Work to complete
Extract every line of the data that contains the string "series", treating uppercase and lowercase letters as different.

Records to use
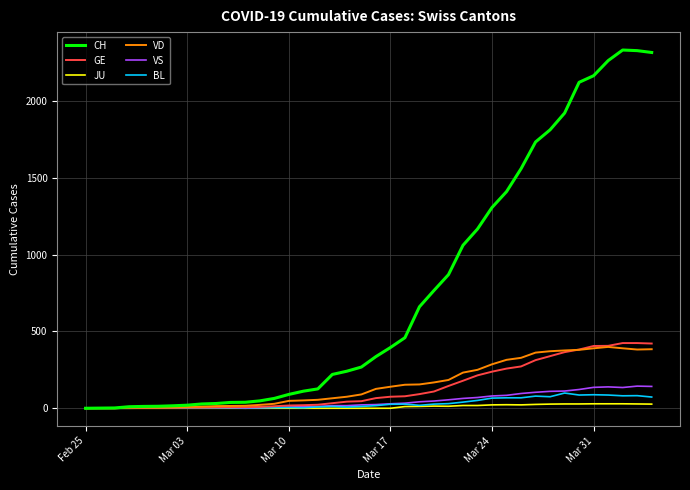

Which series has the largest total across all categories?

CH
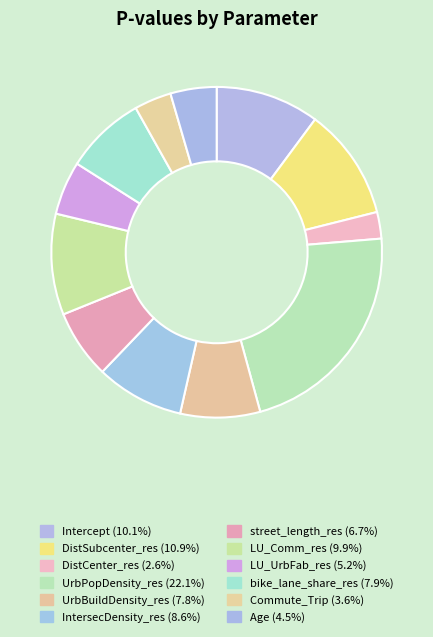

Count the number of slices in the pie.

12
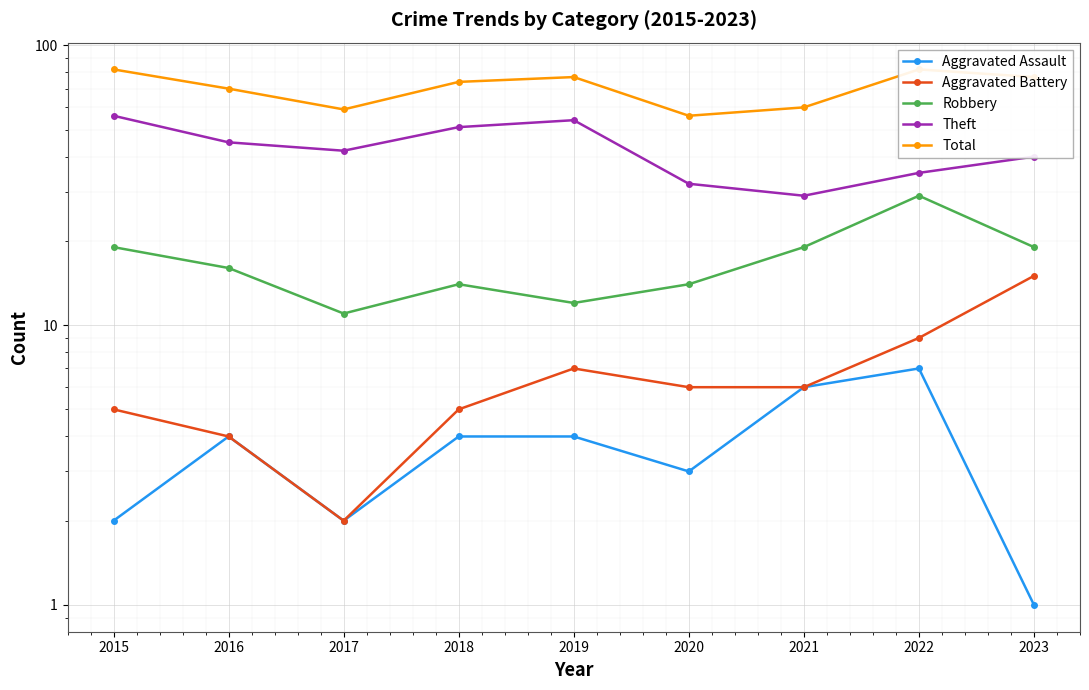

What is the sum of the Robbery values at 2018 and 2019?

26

* * *

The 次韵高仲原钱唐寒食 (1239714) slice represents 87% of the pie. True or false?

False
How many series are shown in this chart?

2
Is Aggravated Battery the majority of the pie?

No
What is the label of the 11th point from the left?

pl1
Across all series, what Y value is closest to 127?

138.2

...

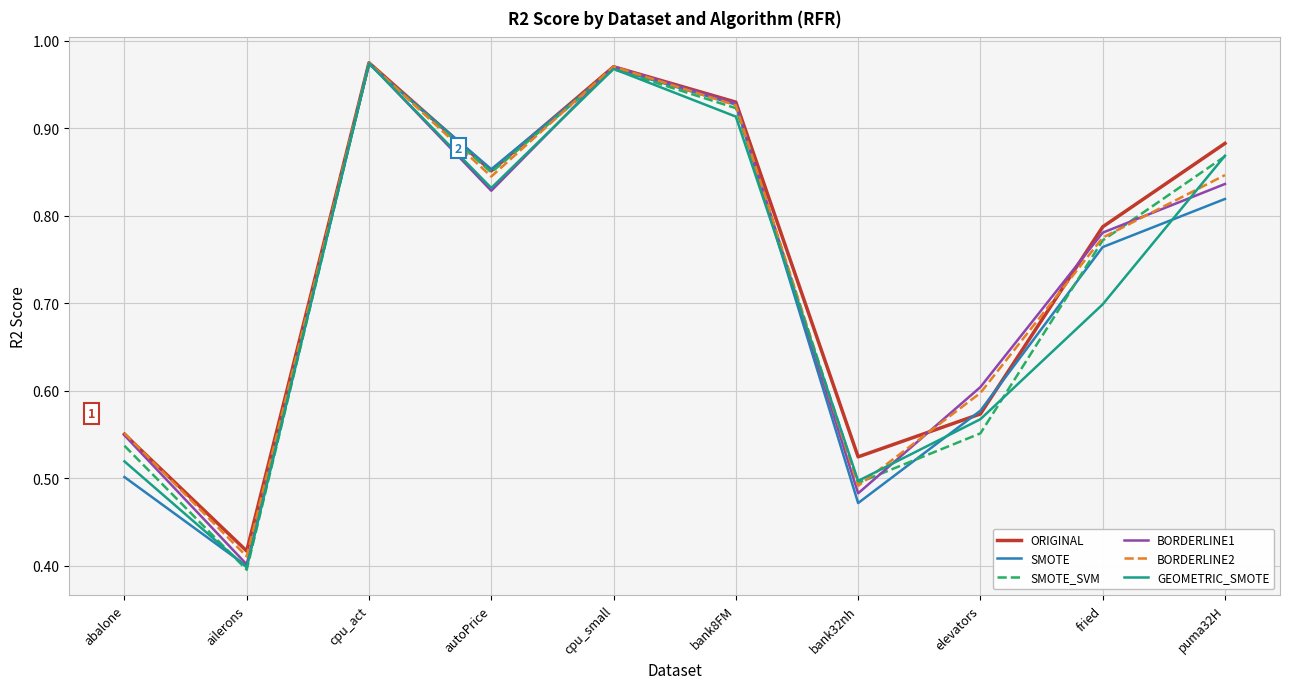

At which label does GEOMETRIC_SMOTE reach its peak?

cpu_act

Answer space
Which series has the largest total across all categories?
How many series are shown in this chart?
Across all series, what Y value is closest to 127?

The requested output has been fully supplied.